The Kalyan Minaret in Bukhara, 1971
The Kalyan Minaret in Bukhara, 1971
The Kalyan Minaret in Bukhara, 2021
The Kalyan Minaret in Bukhara, 2021

In Samarkand, my mother recalls some memorable encounters. “It was so hot that we could barely sleep, but we saw locals spend the night outside on tapchans, a wooden outdoor furniture that seats eight people at a time, which Uzbeks eat and sleep on.” They invited my father, whom they called Sasha, because of his bright blonde hair, and he spent many hours with the Uzbeks, smoking and drinking and talking through gestures.

Near Bibi-Khanym Mosque, my mother met a local woman who spoke German: “She told us how she longed for Germany and how she’d love to see it one last time in her life.” From what I know now, I would guess that this woman was Russian German, a community of ethnic Germans who had lived in Russia for about 150 years, and then were deported by Joseph Stalin during the Second World War, to prevent them from collaborating with the Nazis. Many of them had been sent to Central Asia, mainly to Kazakhstan, but also to Uzbekistan, Kyrgyzstan, or Tajikistan.

Bukhara, with its intact ensemble of mosques and medresses, finally gave my parents that longed-for Silk Road adventure. “We were just amazed by the beauty of these ancient buildings. It was like being in the Middle Ages,” she says, explaining that Bukhara too was hit by earthquakes soon afterwards. “I only regret that we couldn’t go to Khiva. It’s said to be the most beautiful historic city in Uzbekistan.”

Unlike my parents I went to Khiva, and yes, while Samarkand and Bukhara may only have a part of their city centres left — refurbished a little too much like Disneyland attractions — Khiva is truly breathtaking, with its ancient fortress of Ichan Kala, an old walled inner town dating back to the 10th Century. The UNESCO World Heritage Site is home to 250 houses, as well as countless monuments, walls, domes, and minarets, which makes you feel instantly connected to the city’s history.

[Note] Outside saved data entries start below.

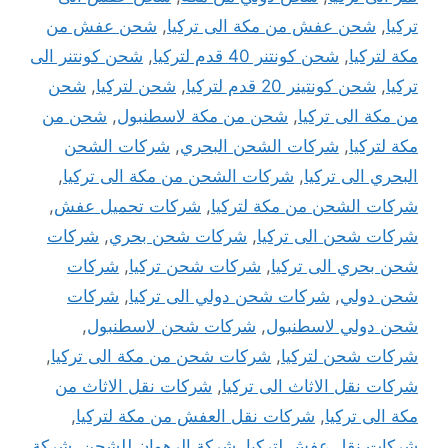
تركيا
,
شحن عفش من مكة الى تركيا
,
شحن عفش من
مكة لتركيا
,
شحن كونتنر 40 قدم لتركيا
,
شحن كونتنر الى
تركيا
,
شحن كونتينر 20 قدم لتركيا
,
شحن لتركيا
,
شحن
من مكة الى تركيا
,
شحن من مكة لاسطنبول
,
شحن من
مكة لتركيا
,
شركات الشحن البحري
,
شركات الشحن
البحري الى تركيا
,
شركات الشحن من مكة الى تركيا
,
شركات الشحن من مكة لتركيا
,
شركات تحميل عفش
,
شركات شحن الى تركيا
,
شركات شحن بحري
,
شركات
شحن بحري الى تركيا
,
شركات شحن تركيا
,
شركات
شحن دولي
,
شركات شحن دولي الى تركيا
,
شركات
شحن دولي لاسطنبول
,
شركات شحن لاسطنبول
,
شركات شحن لتركيا
,
شركات شحن من مكة الى تركيا
,
شركات نقل الاثاث الى تركيا
,
شركات نقل الاثاث من
مكة الى تركيا
,
شركات نقل العفش من مكة لتركيا
,
شركات نقل عفش لتركيا
,
شركة الرهوان للشحن
,
شركة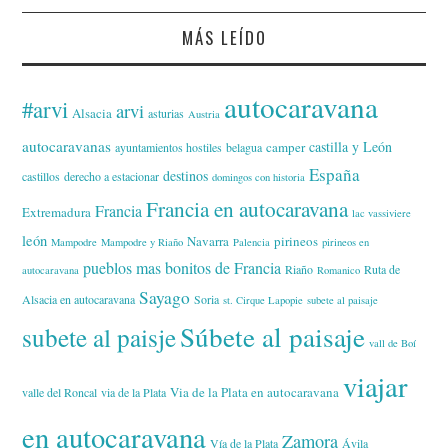
MÁS LEÍDO
autocaravana
#arvi
arvi
Alsacia
asturias
Austria
autocaravanas
castilla y León
camper
ayuntamientos hostiles
belagua
España
destinos
castillos
derecho a estacionar
domingos con historia
Francia en autocaravana
Francia
Extremadura
lac vassiviere
león
Navarra
pirineos
Mampodre
Mampodre y Riaño
Palencia
pirineos en
pueblos mas bonitos de Francia
Riaño
Ruta de
autocaravana
Romanico
Sayago
Alsacia en autocaravana
Soria
st. Cirque Lapopie
subete al paisaje
Súbete al paisaje
subete al paisje
vall de Boí
viajar
Via de la Plata en autocaravana
valle del Roncal
via de la Plata
en autocaravana
Zamora
Vía de la Plata
Ávila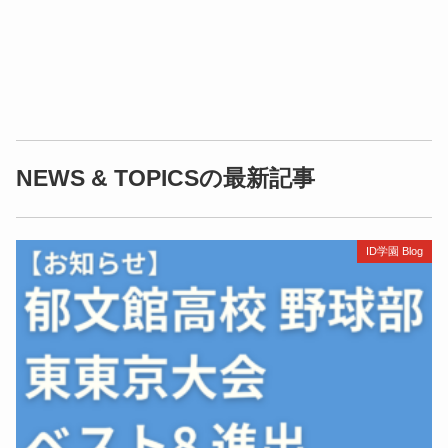
NEWS & TOPICSの最新記事
ID学園 Blog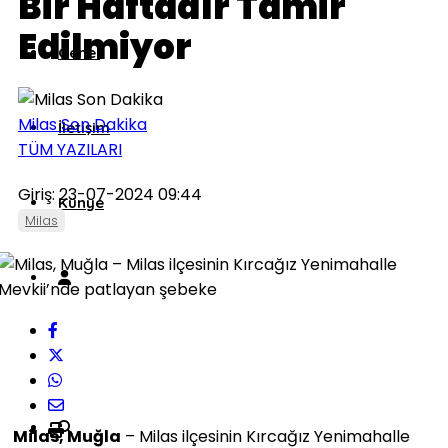
Bir Haftadır Tamir
Edilmiyor
Genel
Milas Son Dakika
İletişim
TÜM YAZILARI
Giriş: 23-07-2024 09:44
Künye
Milas
Milas, Muğla
– Milas ilçesinin Kırcağız Yenimahalle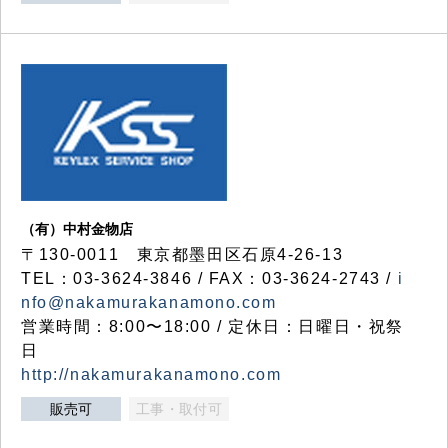
（有）中村金物店
〒130-0011 東京都墨田区石原4-26-13
TEL：03-3624-3846 / FAX：03-3624-2743 /
i
nfo@nakamurakanamono.com
営業時間：8:00〜18:00 / 定休日：日曜日・祝祭
日
http://nakamurakanamono.com
販売可
工事・取付可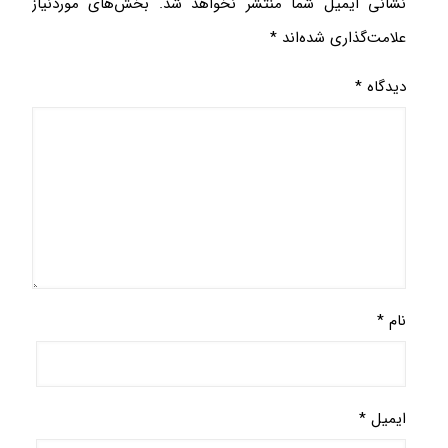
نشانی ایمیل شما منتشر نخواهد شد.
بخش‌های موردنیاز
علامت‌گذاری شده‌اند
*
دیدگاه
*
نام
*
ایمیل
*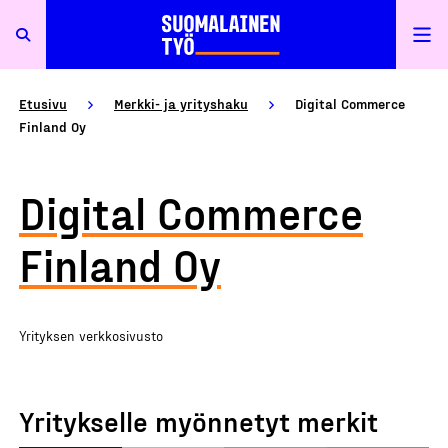
Etusivu
Merkki- ja yrityshaku
Digital Commerce
Finland Oy
Digital Commerce
Finland Oy
Yrityksen verkkosivusto
Yritykselle myönnetyt merkit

When I tell her about my excursions around Uzbekistan, my mother points out that “it seems to be a completely different country.” That is certainly true. Uzbekistan became an independent state exactly 30 years ago. Five years have passed since Mirziyoyev became president, and it is likely he will be reelected in October of this year. On the one hand, it’s an exciting time for Uzbekistan: the country is undergoing ambitious economic changes. However, many of the country’s reform changes have stalled: there are no opposition parties in parliament, and it remains almost impossible to register a new party. There are still politically motivated show trials and political prisoners; respect for human rights remains a painful and tense issue.

Compared to the ancient walls of Samarkand, Bukhara, and Khiva, it’s not been so long since my parents’ journey to Uzbekistan. As an East German, who witnessed the breakdown of the Berlin wall and German reunification, I know firsthand that political changes need time. Sifting through my father’s photos has given me a newfound appreciation for the country and a whole new personal dimension to its history.